» PROMPT
Omit the images. Restate all of the records word for word.

[Data entries]
▽

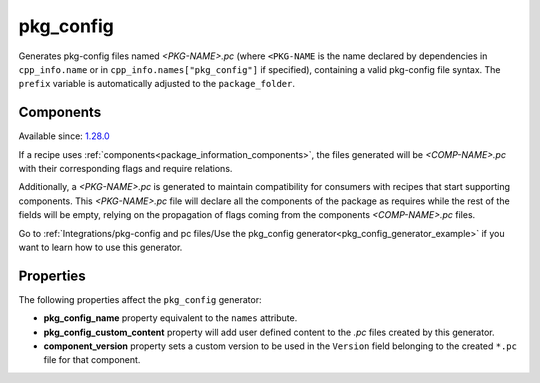 
.. _pkg_config_generator:

pkg_config
==========

Generates pkg-config files named *<PKG-NAME>.pc* (where ``<PKG-NAME`` is the name declared by dependencies in
``cpp_info.name`` or in ``cpp_info.names["pkg_config"]`` if specified), containing a
valid pkg-config file syntax. The ``prefix`` variable is automatically adjusted to the ``package_folder``.

Components
++++++++++

Available since: `1.28.0 <https://github.com/conan-io/conan/releases/tag/1.28.0>`_

If a recipe uses :ref:`components<package_information_components>`, the files generated will be *<COMP-NAME>.pc* with their corresponding
flags and require relations.

Additionally, a *<PKG-NAME>.pc* is generated to maintain compatibility for consumers with recipes that start supporting components. This
*<PKG-NAME>.pc* file will declare all the components of the package as requires while the rest of the fields will be empty, relying on
the propagation of flags coming from the components *<COMP-NAME>.pc* files.

Go to :ref:`Integrations/pkg-config and pc files/Use the pkg_config generator<pkg_config_generator_example>`
if you want to learn how to use this generator.


Properties
++++++++++

The following properties affect the ``pkg_config`` generator:

- **pkg_config_name** property equivalent to the ``names`` attribute.
- **pkg_config_custom_content** property will add user defined content to the *.pc* files created by this generator.
- **component_version** property sets a custom version to be used in the ``Version`` field belonging to the created ``*.pc`` file for that component.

△

» TASK RESPONSE
.. _pkg_config_generator:

pkg_config
==========

Generates pkg-config files named *<PKG-NAME>.pc* (where ``<PKG-NAME`` is the name declared by dependencies in
``cpp_info.name`` or in ``cpp_info.names["pkg_config"]`` if specified), containing a
valid pkg-config file syntax. The ``prefix`` variable is automatically adjusted to the ``package_folder``.

Components
++++++++++

Available since: `1.28.0 <https://github.com/conan-io/conan/releases/tag/1.28.0>`_

If a recipe uses :ref:`components<package_information_components>`, the files generated will be *<COMP-NAME>.pc* with their corresponding
flags and require relations.

Additionally, a *<PKG-NAME>.pc* is generated to maintain compatibility for consumers with recipes that start supporting components. This
*<PKG-NAME>.pc* file will declare all the components of the package as requires while the rest of the fields will be empty, relying on
the propagation of flags coming from the components *<COMP-NAME>.pc* files.

Go to :ref:`Integrations/pkg-config and pc files/Use the pkg_config generator<pkg_config_generator_example>`
if you want to learn how to use this generator.


Properties
++++++++++

The following properties affect the ``pkg_config`` generator:

- **pkg_config_name** property equivalent to the ``names`` attribute.
- **pkg_config_custom_content** property will add user defined content to the *.pc* files created by this generator.
- **component_version** property sets a custom version to be used in the ``Version`` field belonging to the created ``*.pc`` file for that component.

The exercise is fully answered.